Volatile anesthetic agents produce dose-dependent decreases in airway resistance after antigen-induced bronchoconstriction in animal models.12Halothane is considered to have the most potent bronchodilatory properties due to decreased vagal tone,13but all volatile anesthetics possess bronchodilatory properties.14,15However, there are no studies regarding the effects of the physical properties of volatile anesthetics on airway resistance. Habre et al.  4estimated the viscosity and density values of the pure component of volatile anesthetics. (isoflurane: viscosity 0.892 Pa s × 10⁻⁵, density 5.19 kg/m³; sevoflurane: viscosity 1.276 Pa s × 10⁻⁵, density 6.12 kg/m³; desflurane: viscosity 1.452 Pa s × 10⁻⁵, density 5.44 kg/m³). They also calculated the viscosity and density of their mixtures with air, 100% oxygen, and 50% oxygen. They concluded that volatile agents in the clinically applied concentrations produced a relatively small decrease of the viscosity values of gas mixtures with maximal decrease in viscosity of 3.3–3.5% at 2 MAC desflurane, whereas they significantly increased the density of the gas mixture with maximal increase of density to 47.7% at 2 MAC desflurane in air.4It should be mentioned that either increased density or decreased viscosity increase pulmonary resistance. The current study clearly demonstrated that isoflurane, sevoflurane, and desflurane at high concentrations increased the calculated overall pulmonary resistance in a test lung model, and the greatest increase was observed at high desflurane concentrations (2 MAC). The significant increase of pulmonary resistance observed with desflurane was considered to be the result of the high concentrations required to achieve 1, 1.5, and 2 MAC values (6.6, 9.7, and 13.3%, respectively; table 1) and not from unusually deviant values of viscosity and density of the pure component of the anesthetic.4This observation was supported by the finding that the three anesthetics produced similar effects on airway resistance when delivered at the same low or high concentration, suggesting that the increase of the resistance is due to the concentration delivered rather than differences of the physical properties of the agents used. Similar effects of increased resistance measurements are reported in previous studies regarding the effects of xenon on respiratory mechanics,16,17which showed that the high density of xenon increased airway pressure and resistance in animal models.

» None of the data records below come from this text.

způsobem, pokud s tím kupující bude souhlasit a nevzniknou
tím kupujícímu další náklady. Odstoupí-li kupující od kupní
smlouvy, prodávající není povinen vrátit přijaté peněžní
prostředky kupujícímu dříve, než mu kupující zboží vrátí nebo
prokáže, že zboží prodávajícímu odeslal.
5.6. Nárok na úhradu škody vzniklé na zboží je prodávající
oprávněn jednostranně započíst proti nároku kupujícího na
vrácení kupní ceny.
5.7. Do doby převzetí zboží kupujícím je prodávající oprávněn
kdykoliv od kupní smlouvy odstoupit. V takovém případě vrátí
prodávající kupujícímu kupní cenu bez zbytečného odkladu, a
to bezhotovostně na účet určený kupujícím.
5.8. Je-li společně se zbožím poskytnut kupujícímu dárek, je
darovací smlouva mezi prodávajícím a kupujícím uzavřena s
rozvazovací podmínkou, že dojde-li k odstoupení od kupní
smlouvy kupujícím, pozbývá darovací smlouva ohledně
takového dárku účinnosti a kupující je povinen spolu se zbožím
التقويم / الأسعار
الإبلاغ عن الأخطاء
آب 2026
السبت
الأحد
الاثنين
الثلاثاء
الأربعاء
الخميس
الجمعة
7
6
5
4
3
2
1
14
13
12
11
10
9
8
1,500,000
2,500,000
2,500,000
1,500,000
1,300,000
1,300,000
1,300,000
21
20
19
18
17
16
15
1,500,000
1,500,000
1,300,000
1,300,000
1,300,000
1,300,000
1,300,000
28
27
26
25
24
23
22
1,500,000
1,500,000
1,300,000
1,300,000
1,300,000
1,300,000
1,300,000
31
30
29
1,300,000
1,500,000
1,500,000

The findings of the current study may explain the discrepancies between in vivo  and in vitro  studies regarding the bronchodilatory properties of desflurane. Mercier et al.  18found that desflurane relaxed proximal isolated human bronchi in a dose-dependent manner. On the contrary, Goff et al.  19found that desflurane exerted no bronchodilation in patients undergoing elective surgery during general anesthesia. In the former study, the relaxation of the bronchi was measured directly, whereas in the latter, the isovolume method was used to assess total airway resistance, which is a product of bronchial tone, lung volume, flow rate, and the physical properties of the inspired gas. The current study may also explain the results of Dikmen et al. ,11who found that desflurane produced bronchodilation at 1 MAC but increased airway resistance at 2 MAC. At 2 MAC, the increased density of the gas mixture may have offset the bronchodilatory effect of the anesthetic, and the overall resistance measured was increased. Theoretically, the increased pulmonary resistance caused by the physical properties of anesthetics might have deleterious effects on patients with chronic obstructive pulmonary disease or asthma. However, desflurane, which had the most pronounced effects of pulmonary resistance, has been widely used without adverse effects even in patients breathing spontaneously,20and there are no studies in humans to support that it should be used with caution in patients with airway hyperreactivity.

In conclusion, the high density of volatile anesthetics significantly increases airway resistance. This phenomenon is more pronounced with less potent agents that are delivered in high concentrations. Studies of the effects of these agents on airway resistance should take into account that a percent of these effects may result from the altered density of the inspired gas mixture.